12 Les arguments soulevés par l’opposante en réponse peuvent être résumés comme suit:
– Contrairement à l’avis de la demanderesse, l’élément verbal supplémentaire «SPORT NUTRITION» ainsi que les éléments figuratifs dans le signe contesté ne sont pas suffisants pour éliminer le degré élevé de similitude entre les signes en conflit. Les signes sont très similaires sur les plans visuel et phonétique et sont identiques sur le plan conceptuel.
– La demanderesse reconnaît expressément que la marque antérieure est renommée pour les produits et services enregistrés. Le fait que la marque antérieure ne soit pas renommée pour des produits compris dans la classe 5 étant donné qu’elle n’est pas enregistrée pour de tels produits est dénué de pertinence.
– La demanderesse affirme à tort que les conditions de l’article 8, paragraphe 5, du RMUE ne sont remplies que s’il existe un risque de confusion.
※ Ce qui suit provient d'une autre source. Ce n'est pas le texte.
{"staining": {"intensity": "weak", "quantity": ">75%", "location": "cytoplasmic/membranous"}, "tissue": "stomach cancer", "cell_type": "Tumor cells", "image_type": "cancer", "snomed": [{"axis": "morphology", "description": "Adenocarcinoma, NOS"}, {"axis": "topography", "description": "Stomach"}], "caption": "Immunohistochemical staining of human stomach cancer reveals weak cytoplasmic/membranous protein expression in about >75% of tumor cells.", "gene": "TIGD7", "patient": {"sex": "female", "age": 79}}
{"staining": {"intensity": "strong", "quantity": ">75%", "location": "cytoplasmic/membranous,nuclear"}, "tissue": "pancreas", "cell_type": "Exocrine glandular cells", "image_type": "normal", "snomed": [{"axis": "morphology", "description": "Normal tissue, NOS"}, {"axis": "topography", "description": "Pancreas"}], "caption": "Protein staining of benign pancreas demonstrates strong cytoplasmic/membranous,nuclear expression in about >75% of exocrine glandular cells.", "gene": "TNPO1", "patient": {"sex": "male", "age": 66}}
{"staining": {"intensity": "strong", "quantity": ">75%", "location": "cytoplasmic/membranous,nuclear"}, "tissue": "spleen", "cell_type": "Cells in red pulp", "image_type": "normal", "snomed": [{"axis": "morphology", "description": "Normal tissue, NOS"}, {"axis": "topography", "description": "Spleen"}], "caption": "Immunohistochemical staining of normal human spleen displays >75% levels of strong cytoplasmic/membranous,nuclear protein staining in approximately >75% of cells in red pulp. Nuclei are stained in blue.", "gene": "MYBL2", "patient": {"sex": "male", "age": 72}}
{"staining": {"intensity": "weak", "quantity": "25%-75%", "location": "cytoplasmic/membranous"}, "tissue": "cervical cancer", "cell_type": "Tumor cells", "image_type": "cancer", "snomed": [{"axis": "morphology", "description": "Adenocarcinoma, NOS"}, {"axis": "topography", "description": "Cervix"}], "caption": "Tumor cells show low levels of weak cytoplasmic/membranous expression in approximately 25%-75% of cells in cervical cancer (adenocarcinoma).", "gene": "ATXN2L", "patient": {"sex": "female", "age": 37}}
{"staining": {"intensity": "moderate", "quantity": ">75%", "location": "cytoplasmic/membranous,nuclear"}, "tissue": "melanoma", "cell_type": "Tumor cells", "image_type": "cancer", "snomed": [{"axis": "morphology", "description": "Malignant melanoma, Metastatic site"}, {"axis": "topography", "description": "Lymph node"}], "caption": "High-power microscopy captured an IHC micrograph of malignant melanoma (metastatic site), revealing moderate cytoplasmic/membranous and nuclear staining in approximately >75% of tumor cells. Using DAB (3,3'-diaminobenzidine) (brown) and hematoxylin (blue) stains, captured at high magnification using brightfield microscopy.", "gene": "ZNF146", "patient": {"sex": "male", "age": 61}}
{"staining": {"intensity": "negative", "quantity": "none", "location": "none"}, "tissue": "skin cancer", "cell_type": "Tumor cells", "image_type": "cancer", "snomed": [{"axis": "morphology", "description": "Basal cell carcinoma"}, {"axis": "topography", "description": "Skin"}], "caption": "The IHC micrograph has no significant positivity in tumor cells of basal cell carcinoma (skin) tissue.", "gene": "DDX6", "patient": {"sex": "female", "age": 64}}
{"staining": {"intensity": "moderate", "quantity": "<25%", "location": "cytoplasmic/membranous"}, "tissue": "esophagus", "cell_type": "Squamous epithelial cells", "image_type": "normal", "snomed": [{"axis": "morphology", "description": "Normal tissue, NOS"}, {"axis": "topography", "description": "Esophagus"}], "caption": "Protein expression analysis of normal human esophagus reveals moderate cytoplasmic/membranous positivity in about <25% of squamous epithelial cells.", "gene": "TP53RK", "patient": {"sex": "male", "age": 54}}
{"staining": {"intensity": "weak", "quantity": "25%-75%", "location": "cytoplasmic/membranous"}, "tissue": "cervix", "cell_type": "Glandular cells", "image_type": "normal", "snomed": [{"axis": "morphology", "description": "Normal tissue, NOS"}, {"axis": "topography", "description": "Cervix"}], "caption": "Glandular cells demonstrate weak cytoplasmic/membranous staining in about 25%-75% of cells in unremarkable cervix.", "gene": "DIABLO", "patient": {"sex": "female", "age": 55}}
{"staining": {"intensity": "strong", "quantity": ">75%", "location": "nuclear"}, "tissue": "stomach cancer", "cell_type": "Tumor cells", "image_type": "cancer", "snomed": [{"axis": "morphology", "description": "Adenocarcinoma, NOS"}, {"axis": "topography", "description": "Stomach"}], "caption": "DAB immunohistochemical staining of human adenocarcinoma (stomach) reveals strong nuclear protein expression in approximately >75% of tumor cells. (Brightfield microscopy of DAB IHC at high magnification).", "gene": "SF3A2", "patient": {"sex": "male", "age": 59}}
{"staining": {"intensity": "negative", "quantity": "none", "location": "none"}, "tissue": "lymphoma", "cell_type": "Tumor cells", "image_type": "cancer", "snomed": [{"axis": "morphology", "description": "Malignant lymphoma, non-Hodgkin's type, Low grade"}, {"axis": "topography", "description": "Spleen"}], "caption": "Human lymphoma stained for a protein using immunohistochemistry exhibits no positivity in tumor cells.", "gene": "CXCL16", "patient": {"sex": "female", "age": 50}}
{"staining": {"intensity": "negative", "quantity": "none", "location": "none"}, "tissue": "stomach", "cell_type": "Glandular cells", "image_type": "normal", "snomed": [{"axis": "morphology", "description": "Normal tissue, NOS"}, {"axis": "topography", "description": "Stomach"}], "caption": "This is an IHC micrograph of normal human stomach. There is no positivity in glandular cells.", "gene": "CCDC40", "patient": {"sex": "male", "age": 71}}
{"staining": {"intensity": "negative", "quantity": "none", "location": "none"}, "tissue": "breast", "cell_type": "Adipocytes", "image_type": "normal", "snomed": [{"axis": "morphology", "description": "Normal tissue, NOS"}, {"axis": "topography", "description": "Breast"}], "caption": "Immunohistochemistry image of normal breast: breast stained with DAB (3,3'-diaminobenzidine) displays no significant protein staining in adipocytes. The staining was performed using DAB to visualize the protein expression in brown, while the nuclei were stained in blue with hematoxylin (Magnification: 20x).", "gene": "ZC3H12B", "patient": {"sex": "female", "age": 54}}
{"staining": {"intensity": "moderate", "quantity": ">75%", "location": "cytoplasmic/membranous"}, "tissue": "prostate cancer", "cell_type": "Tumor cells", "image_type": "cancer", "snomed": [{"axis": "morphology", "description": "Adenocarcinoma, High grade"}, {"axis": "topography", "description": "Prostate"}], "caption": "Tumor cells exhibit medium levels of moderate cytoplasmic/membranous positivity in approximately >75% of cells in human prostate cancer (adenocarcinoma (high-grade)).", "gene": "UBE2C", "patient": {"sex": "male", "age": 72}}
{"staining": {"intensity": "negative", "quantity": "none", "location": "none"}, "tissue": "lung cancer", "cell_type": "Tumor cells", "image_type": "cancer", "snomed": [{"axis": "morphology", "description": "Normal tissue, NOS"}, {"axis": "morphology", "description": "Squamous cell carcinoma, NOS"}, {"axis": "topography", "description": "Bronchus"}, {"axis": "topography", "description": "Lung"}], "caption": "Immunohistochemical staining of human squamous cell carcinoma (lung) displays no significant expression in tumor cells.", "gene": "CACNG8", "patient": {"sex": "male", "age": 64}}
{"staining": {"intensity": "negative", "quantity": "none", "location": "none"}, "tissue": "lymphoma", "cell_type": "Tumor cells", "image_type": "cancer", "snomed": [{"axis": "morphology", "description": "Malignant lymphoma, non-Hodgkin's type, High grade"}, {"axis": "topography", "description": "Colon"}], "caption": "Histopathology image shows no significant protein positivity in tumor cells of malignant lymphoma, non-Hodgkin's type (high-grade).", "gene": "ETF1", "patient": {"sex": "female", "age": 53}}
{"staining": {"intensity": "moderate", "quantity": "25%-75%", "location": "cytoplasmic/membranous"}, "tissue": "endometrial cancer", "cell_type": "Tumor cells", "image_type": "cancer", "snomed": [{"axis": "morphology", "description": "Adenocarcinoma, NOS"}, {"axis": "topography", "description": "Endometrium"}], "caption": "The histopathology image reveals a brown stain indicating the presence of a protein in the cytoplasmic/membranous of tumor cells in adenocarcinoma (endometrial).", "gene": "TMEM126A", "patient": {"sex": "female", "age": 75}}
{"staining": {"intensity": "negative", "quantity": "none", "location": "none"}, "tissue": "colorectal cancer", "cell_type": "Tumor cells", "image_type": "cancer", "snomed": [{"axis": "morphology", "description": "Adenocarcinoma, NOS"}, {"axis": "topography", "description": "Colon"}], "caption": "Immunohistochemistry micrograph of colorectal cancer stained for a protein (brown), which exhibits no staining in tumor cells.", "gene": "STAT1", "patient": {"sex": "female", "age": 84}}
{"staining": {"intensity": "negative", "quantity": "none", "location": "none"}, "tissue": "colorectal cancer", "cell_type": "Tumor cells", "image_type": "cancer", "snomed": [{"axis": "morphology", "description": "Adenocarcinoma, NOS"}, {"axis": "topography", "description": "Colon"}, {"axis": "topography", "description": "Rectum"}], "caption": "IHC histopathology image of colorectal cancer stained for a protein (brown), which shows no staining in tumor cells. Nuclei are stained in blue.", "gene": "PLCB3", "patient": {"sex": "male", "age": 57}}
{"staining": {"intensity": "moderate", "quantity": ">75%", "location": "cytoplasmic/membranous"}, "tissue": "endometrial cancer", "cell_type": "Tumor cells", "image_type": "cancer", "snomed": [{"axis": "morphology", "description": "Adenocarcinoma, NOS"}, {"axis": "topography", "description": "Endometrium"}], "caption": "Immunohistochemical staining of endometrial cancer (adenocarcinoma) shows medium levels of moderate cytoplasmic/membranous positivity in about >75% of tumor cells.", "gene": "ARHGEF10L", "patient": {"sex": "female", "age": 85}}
– La division d’opposition a conclu à juste titre qu’il existe un lien entre les signes, malgré la dissemblance entre les produits en conflit, en raison des similitudes frappantes entre les signes et du degré élevé de renommée de la marque antérieure.
– L’absence d’intention subjective de la demanderesse est dénuée de pertinence. Il existe un lien objectif entre les signes.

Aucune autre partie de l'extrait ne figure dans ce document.